-- Given records follows --

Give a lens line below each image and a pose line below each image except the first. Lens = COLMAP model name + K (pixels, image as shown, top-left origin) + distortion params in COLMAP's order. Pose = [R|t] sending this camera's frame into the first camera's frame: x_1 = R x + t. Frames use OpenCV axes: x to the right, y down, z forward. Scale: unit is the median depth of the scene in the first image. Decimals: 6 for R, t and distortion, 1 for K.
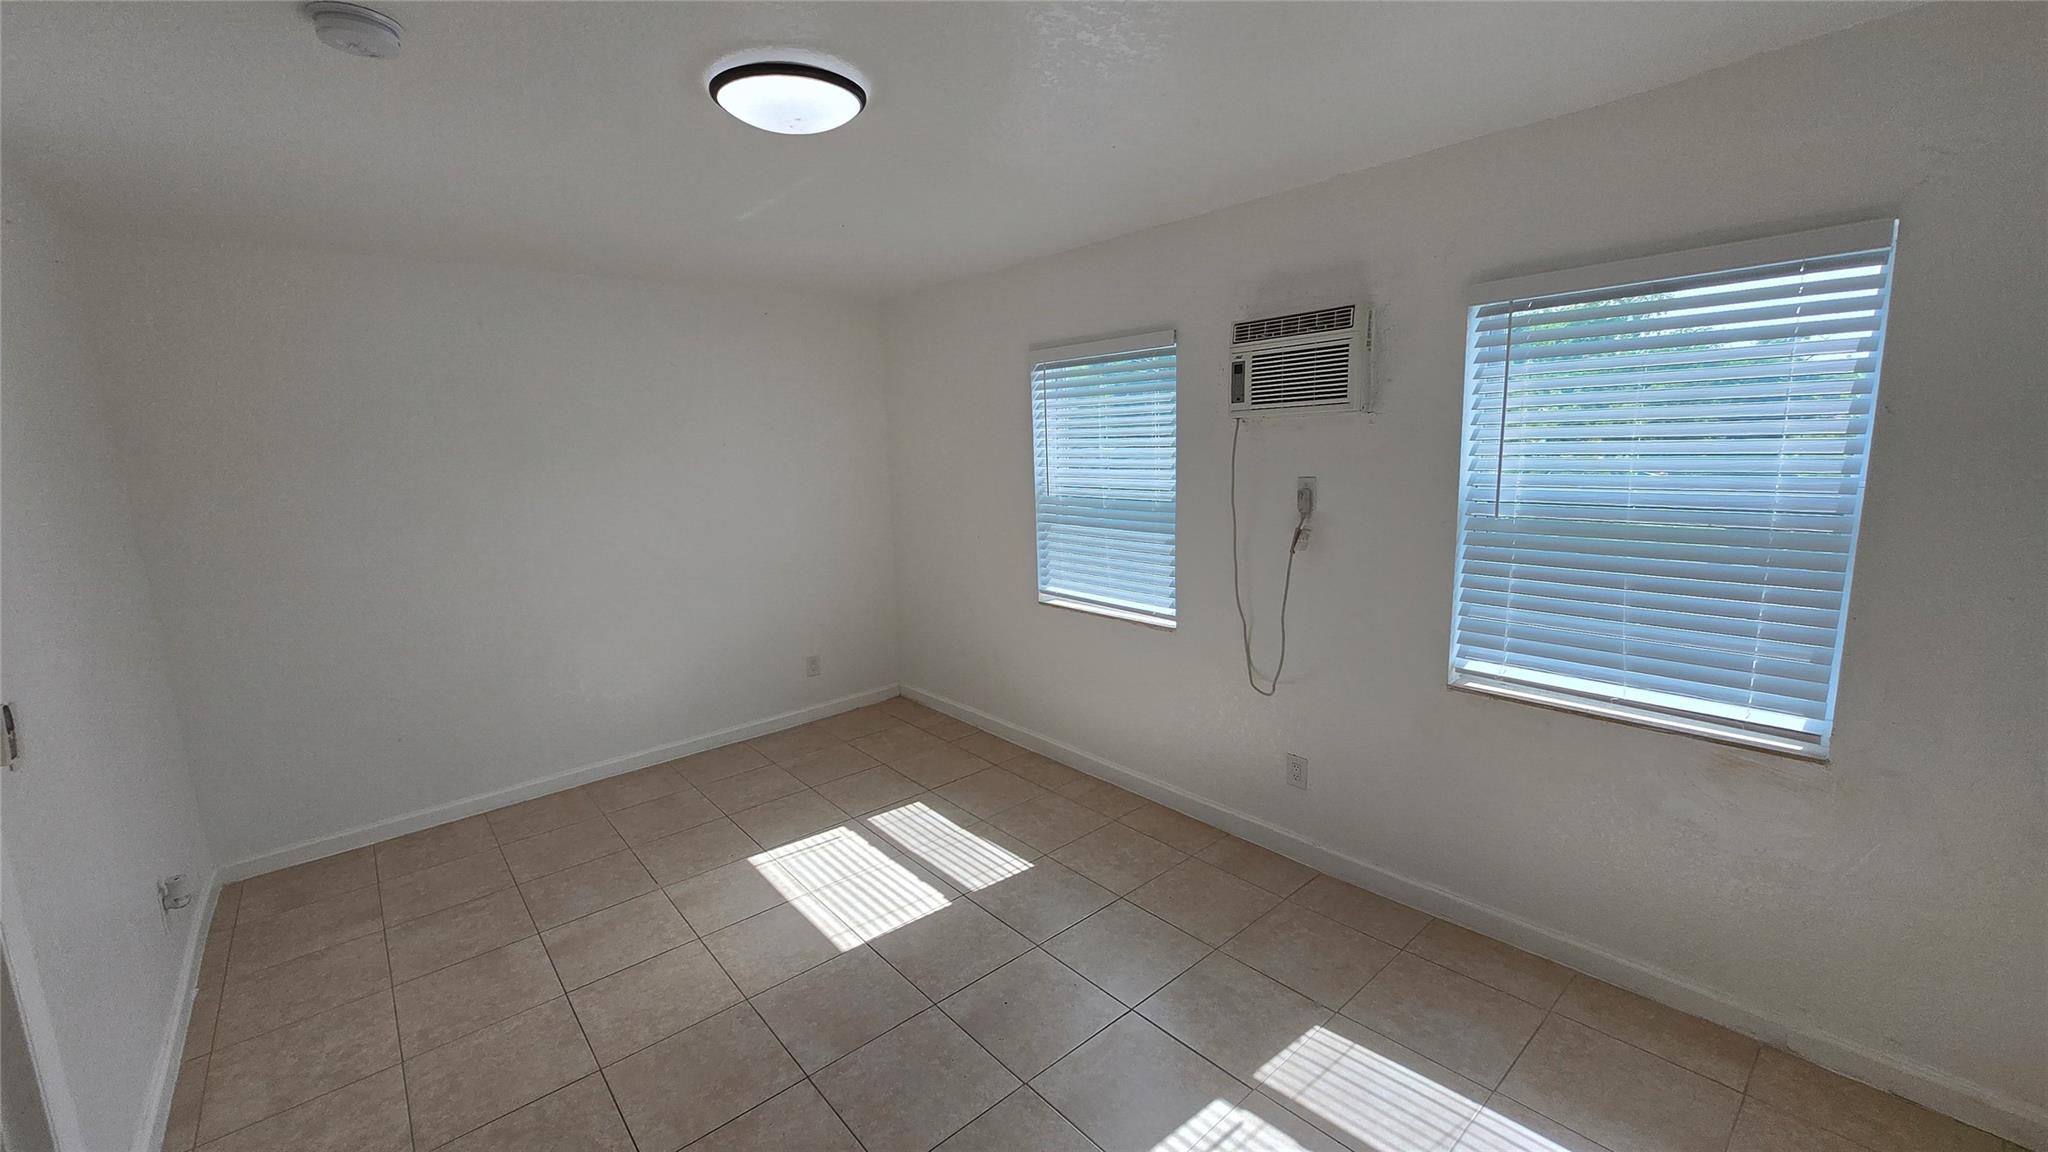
lens RADIAL K [[807.1, 0, 1011.7], [0, 807.1, 577.2], [0, 0, 1]] dist [-0.000966, -0.000216]
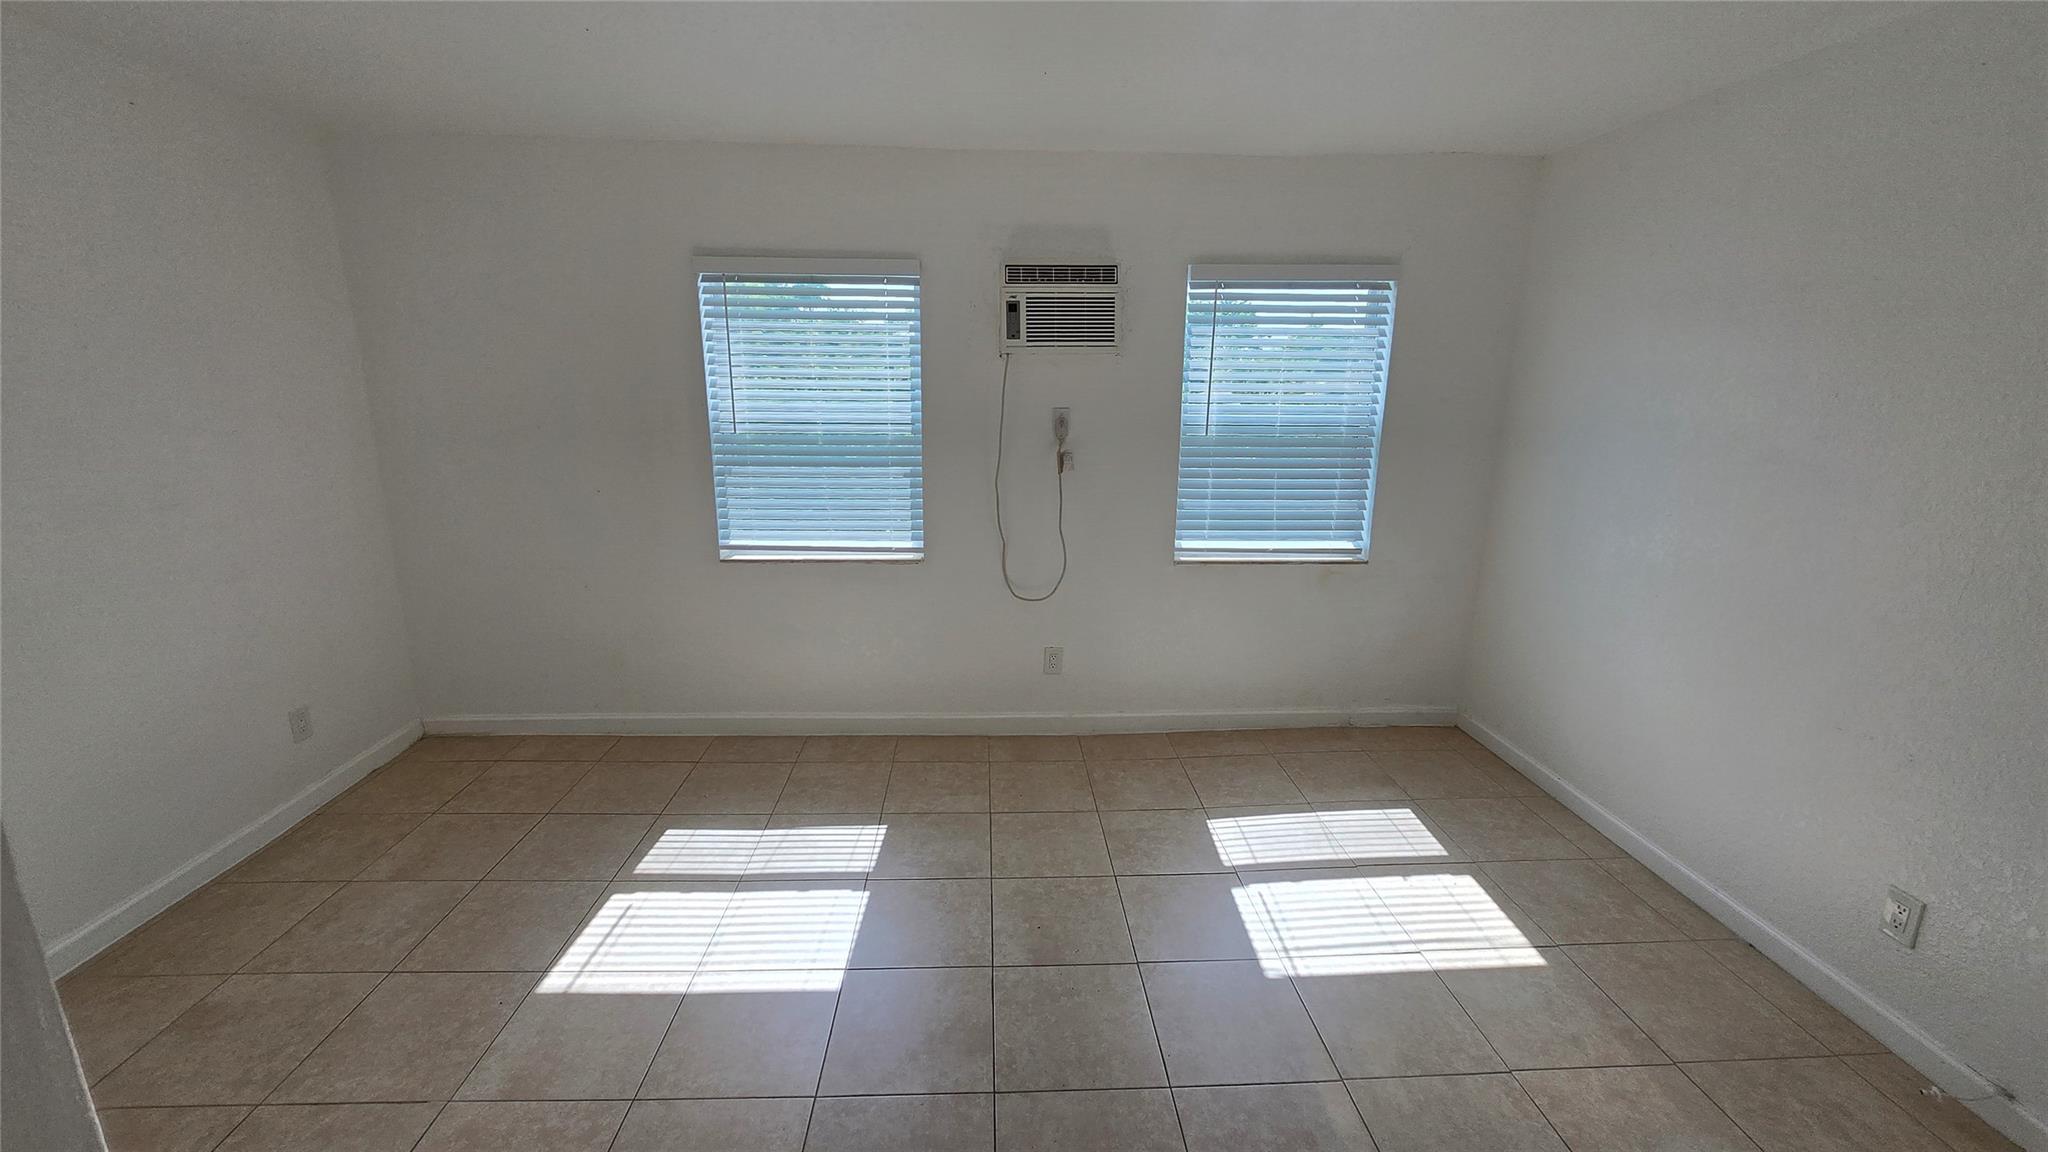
lens RADIAL K [[807.1, 0, 1015.4], [0, 807.1, 574.5], [0, 0, 1]] dist [-0.000966, -0.000216]
pose [[0.617522, -0.150094, 0.772100, -0.620353], [0.106378, 0.988542, 0.107089, -0.017628], [-0.779327, 0.016005, 0.626413, 0.321152]]
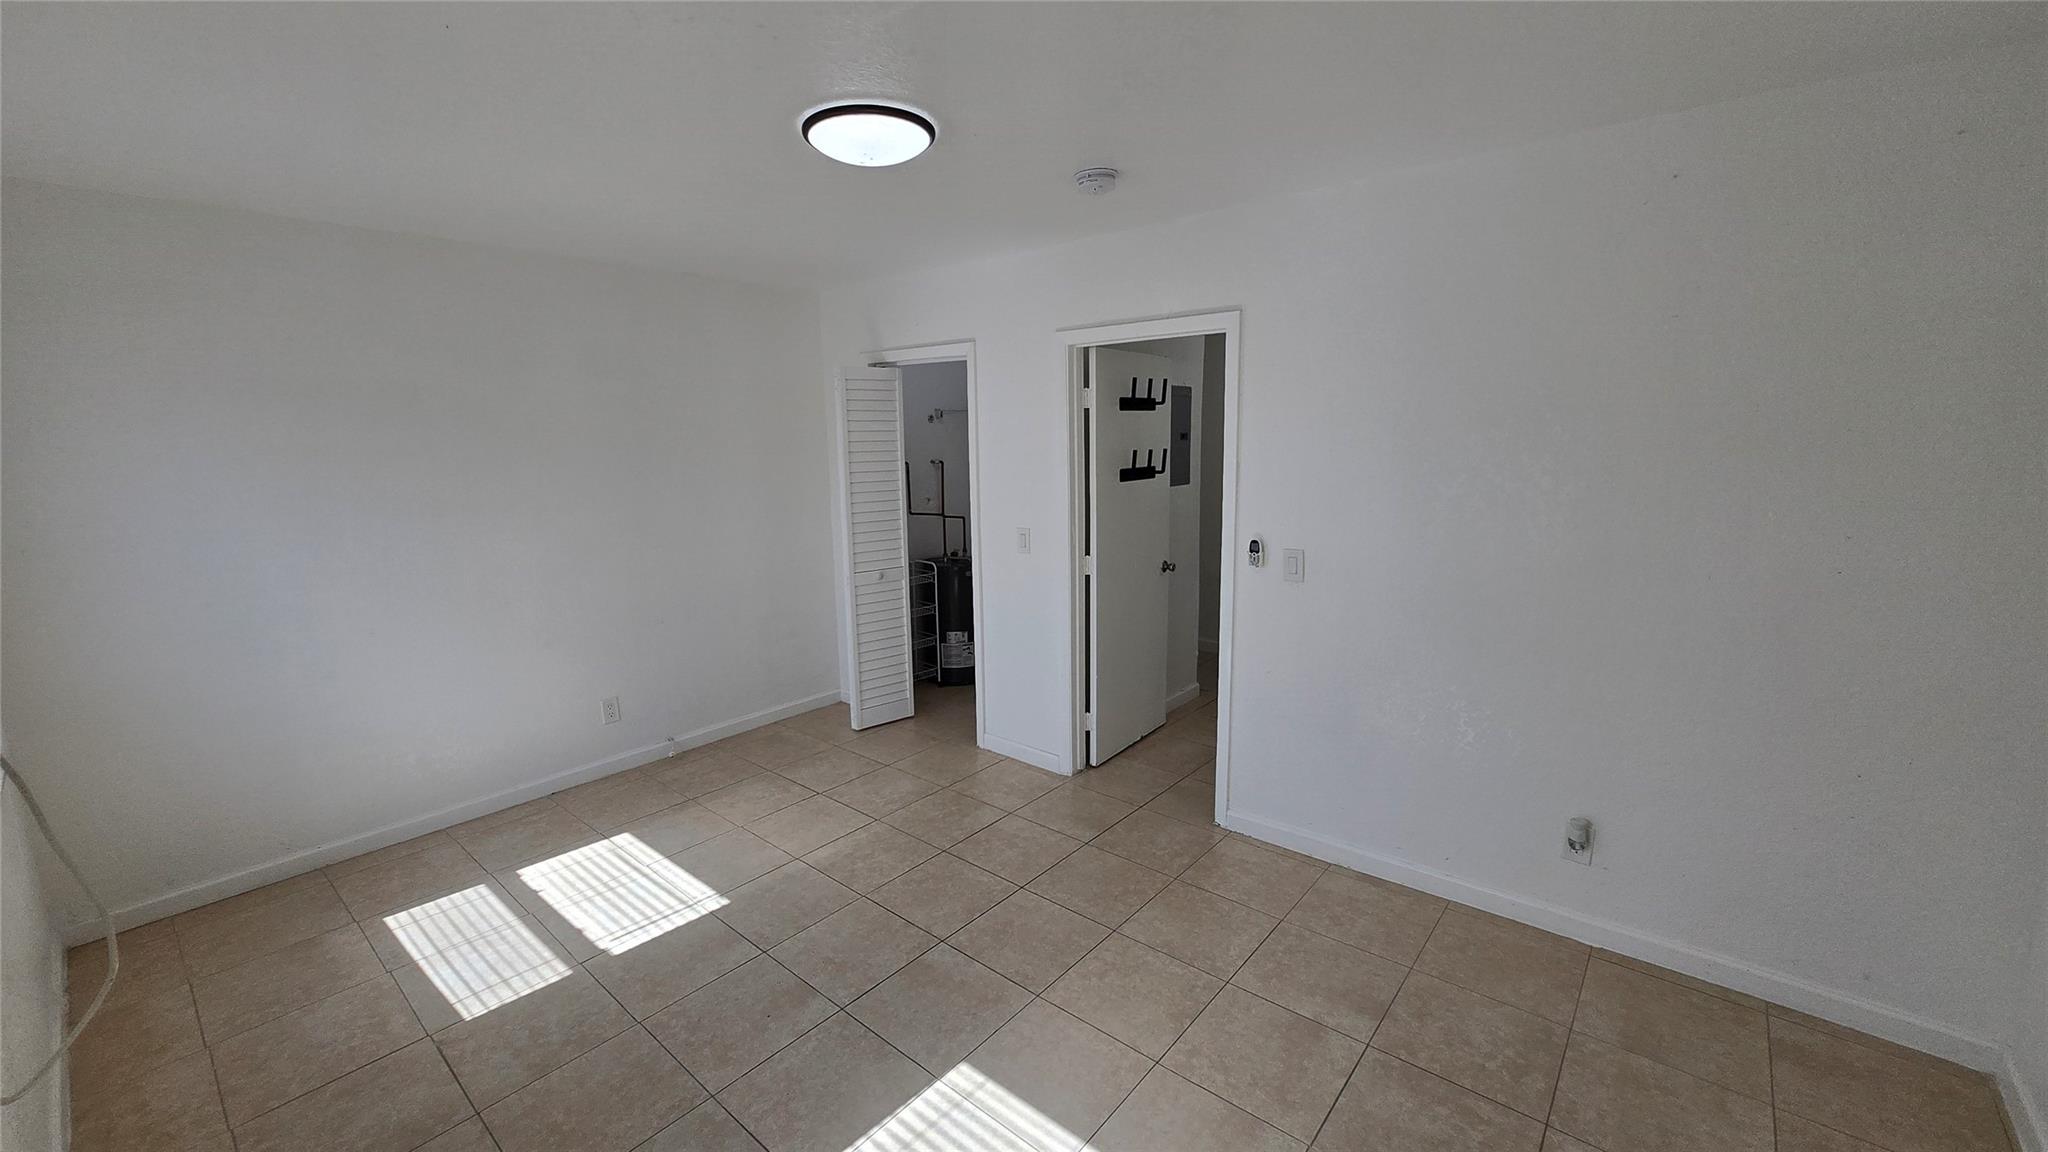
lens RADIAL K [[807.1, 0, 1011.7], [0, 807.1, 575.3], [0, 0, 1]] dist [-0.000966, -0.000216]
pose [[-0.986546, 0.078968, -0.143147, -0.168257], [0.025040, 0.938260, 0.345023, -0.257224], [0.161555, 0.336796, -0.927614, 1.492244]]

-- Given records concluded --

Copy every line of the records above word for word, leaving out the pictures.

▶ Task solution:
Give a lens line below each image and a pose line below each image except the first. Lens = COLMAP model name + K (pixels, image as shown, top-left origin) + distortion params in COLMAP's order. Pose = [R|t] sending this camera's frame into the first camera's frame: x_1 = R x + t. Frames use OpenCV axes: x to the right, y down, z forward. Scale: unit is the median depth of the scene in the first image. Decimals: 6 for R, t and distortion, 1 for K.
lens RADIAL K [[807.1, 0, 1011.7], [0, 807.1, 577.2], [0, 0, 1]] dist [-0.000966, -0.000216]
lens RADIAL K [[807.1, 0, 1015.4], [0, 807.1, 574.5], [0, 0, 1]] dist [-0.000966, -0.000216]
pose [[0.617522, -0.150094, 0.772100, -0.620353], [0.106378, 0.988542, 0.107089, -0.017628], [-0.779327, 0.016005, 0.626413, 0.321152]]
lens RADIAL K [[807.1, 0, 1011.7], [0, 807.1, 575.3], [0, 0, 1]] dist [-0.000966, -0.000216]
pose [[-0.986546, 0.078968, -0.143147, -0.168257], [0.025040, 0.938260, 0.345023, -0.257224], [0.161555, 0.336796, -0.927614, 1.492244]]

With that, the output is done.